OmniMix • Tutorial • Configuration • Client • Thunderbird

Before you start configuring Thunderbird make sure OmniMix works correctly!

You'll be shown how to transfer information about the targeted external POP3 server from the client software to the OmniMix proxy server during the login process. To accept these data, which are appended to the username, in OmniMix the Extended Username Syntax ('Server' > 'Mail Rcv (POP3)' > 'Ext.S.') has to be activated.

The Body Header capability, another method to configure OmniMix parameters remotely, is discussed at the end of this chapter. It may be useful, as Thunderbird still lacks appropriate support for custom headers.

Important note:

The Mozilla Thunderbird client shows a well-intentioned though very dangerous behaviour called 'DNS Prefetching'. If mail comes with an external link Thunderbird tries in advance of any user action to look up the given domain's IP address with the intention of reacting faster later on in case the link is followed. Now imagine an adversary creating a mail message that contains a link with a unique domain name she controls herself (like 'picture1@xa89dbsdb30rh5md.adversary.com' and sending it to a nym account that has to be compromised. When Thunderbird gets hold of this message it tries to translate the domain name into its IP address by contacting the adversary's DNS server and by doing so reveals the IP address of the nym holder.

Thus it's vital to deactivate DNS prefetching. Within Thunderbird open the 'about:config' window (menu 'Tools' > 'Options ...', tab 'Advanced' > 'General', button 'Config Editor ...'), search for the preference name 'network.dns.disablePrefetch', if not present select 'New' > 'Boolean' from the context menu and create it, then set its value to 'True'. Being there, for good measure also deactivate 'network.prefetch-next' by setting it to 'False', though, according to the documentation, it only applies to the webbrowser. Now close the Config Editor window.

Even better, consider to block Thunderbird completely from accessing the Internet and route all its traffic locally through the OmniMix proxy servers.

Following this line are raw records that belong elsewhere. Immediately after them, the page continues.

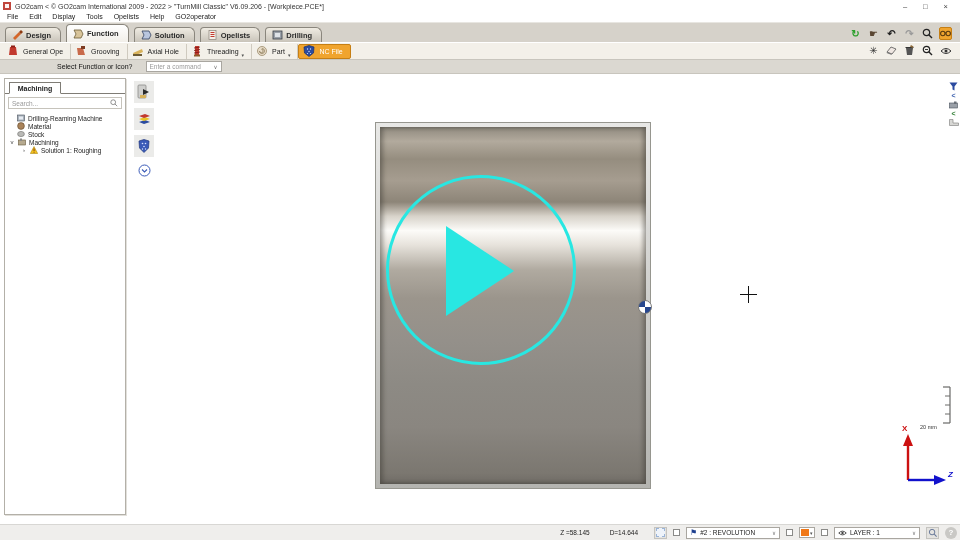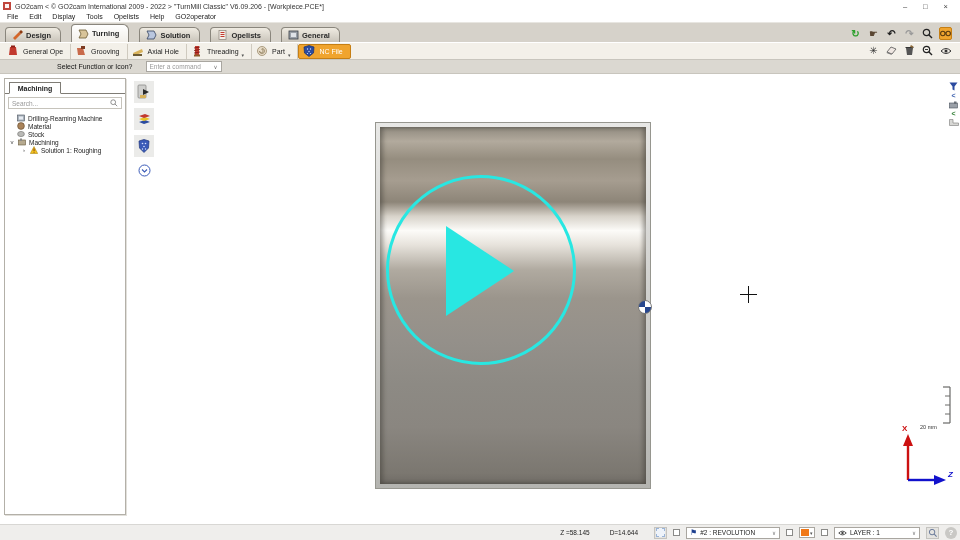--- a/index.html
+++ b/index.html
@@ -18,21 +18,21 @@
 
   
   .menubar { height:11px; display:flex; gap:11px; align-items:center; padding:0 7px;
     background:#fff; font-size:7px; }
 
   
   .tabs-row { height:20px; background:#d6d2ca; display:flex; align-items:flex-end;
     padding-left:5px; position:relative; border-top:1px solid #e8e6e1; }
   .tab { height:15px; display:flex; align-items:center; gap:3px; padding:0 9px 0 6px;
     background:linear-gradient(#efebe2,#c9c4ba); border:1px solid #8a867d; border-bottom:none;
-    border-radius:4px 6px 0 0; font-size:7.5px; font-weight:bold; margin-right:10px; color:#2a2a2a; }
+    border-radius:4px 6px 0 0; font-size:7.5px; font-weight:bold; margin-right:5px; color:#2a2a2a; }
   .tab.active { background:linear-gradient(#ffffff,#f2efe9); height:18px; z-index:2; }
   .ticon { width:11px; height:10px; display:inline-block; }
 
   .qrow { position:absolute; display:flex; gap:5px; align-items:center; }
   .qrow1 { right:8px; top:4px; }
   .qrow2 { right:8px; top:1px; }
   .qbtn { width:13px; height:13px; display:flex; align-items:center; justify-content:center;
     font-size:10px; line-height:1; }
   .qbtn.orange { background:#f0a42e; border:1px solid #c67f14; border-radius:2px; }
 
@@ -173,21 +173,21 @@
     <svg class="ticon" viewBox="0 0 11 10">
         <path d="M1 8 L7 2 L9 4 L3 10 Z" fill="#d4672a"></path>
         <path d="M7 2 L9 0 L11 2 L9 4 Z" fill="#8d3b12"></path>
       </svg>
     <span>Design</span>
   </div>
   <div class="tab active">
     <svg class="ticon" viewBox="0 0 11 10">
         <path d="M1 1 L8 1 L10 5 L8 9 L1 9 L3 5 Z" fill="#d8c49a" stroke="#6b5a33" stroke-width="0.8"></path>
       </svg>
-    <span>Turning</span>
+    <span>Function</span>
   </div>
   <div class="tab">
     <svg class="ticon" viewBox="0 0 11 10">
         <path d="M1 1 L8 1 L10 5 L8 9 L1 9 L3 5 Z" fill="#b9c6de" stroke="#33415e" stroke-width="0.8"></path>
       </svg>
     <span>Solution</span>
   </div>
   <div class="tab">
     <svg class="ticon" viewBox="0 0 11 10">
         <rect x="2" y="0.5" width="7" height="9" fill="#f3efe8" stroke="#8a8278" stroke-width="0.7"></rect>
@@ -195,21 +195,21 @@
         <line x1="3.5" y1="4.5" x2="7.5" y2="4.5" stroke="#c23a2f" stroke-width="1"></line>
         <line x1="3.5" y1="6.5" x2="7.5" y2="6.5" stroke="#c23a2f" stroke-width="1"></line>
       </svg>
     <span>Opelists</span>
   </div>
   <div class="tab">
     <svg class="ticon" viewBox="0 0 11 10">
         <rect x="1" y="1" width="9" height="8" fill="#9aa0a8" stroke="#3a3f46" stroke-width="0.8"></rect>
         <rect x="3" y="3" width="5" height="4" fill="#dfe3e8"></rect>
       </svg>
-    <span>General</span>
+    <span>Drilling</span>
   </div>
 
   <div class="qrow qrow1">
     <span class="qbtn" style="color:#2ca02c; font-weight:bold;">↻</span>
     <span class="qbtn" style="color:#5a4632;">☛</span>
     <span class="qbtn" style="color:#222; font-weight:bold;">↶</span>
     <span class="qbtn" style="color:#9a9a9a; font-weight:bold;">↷</span>
     <span class="qbtn">
       <svg width="11" height="11" viewBox="0 0 11 11">
           <circle cx="4.5" cy="4.5" r="3.2" fill="none" stroke="#222" stroke-width="1.2"></circle>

When you're out and about you may be interested in contacting your OmniMix proxy at home through one of its Hidden Services. To do so apart from Thunderbird you need Tor running on your device. To activate Tor routing open Thunderbird's 'Options' window, click 'Advanced', then select the 'Network & Disk Space' tab and click the button to open the 'Connection Settings' window. Being there select 'Manual Proxy Configuration', 'SOCKS v5', for 'SOCKS Host' enter 'localhost' or '127.0.0.1', and for 'Port' your Tor instance's SOCKS port number, usually '9050'. As Thunderbird isn't capable of switching DNS resolution accordingly you then have to enter the Configuration Editor and set the 'network.proxy.socks_remote_dns' parameter to 'True'. Otherwise, when you try to connect with a Hidden Service, Thunderbird sends its .onion address without any protection directly to a name server passing by Tor and thereby leaking that crucial information! Now Thunderbird accepts .onion addresses in mail and news account configurations. Unfortunately with Thunderbird's global SOCKS selection you can't use accounts differing in Tor routing simultaneously. Just another reason to put OmniMix between Thunderbird and your mail and Usenet server and configure connections individually with its Extended Username Syntax.

For varying message processing individually you can send configuration parameters along with your message. Do this either by adding control headers like 'O-Anon-Send: Yes' at their regular location, or, in case that's not supported by your client, go the 'Body Header' way by adding them on top of your message body, separating that block from your real message by a blank line:

####_Extended_Header_Section_####
O-Anon-Send: Yes
O-Anon-From: Ori
O-Remailer-Chain: 0 0 0 paranoia
O-Remailer-Copies: 6-8

Be aware, that this Body Header feature, which is only a poor substitute for true header switches, isn't activated by default. You find a checkbox for it at the 'Body Header' section of the 'Header' > 'Diverse' tab.

Make sure to select text-only mode for messages, which contain a Body Header section, as OmniMix fails to extract these additional data from multi-part messages including HTML mail or mail containing attachments.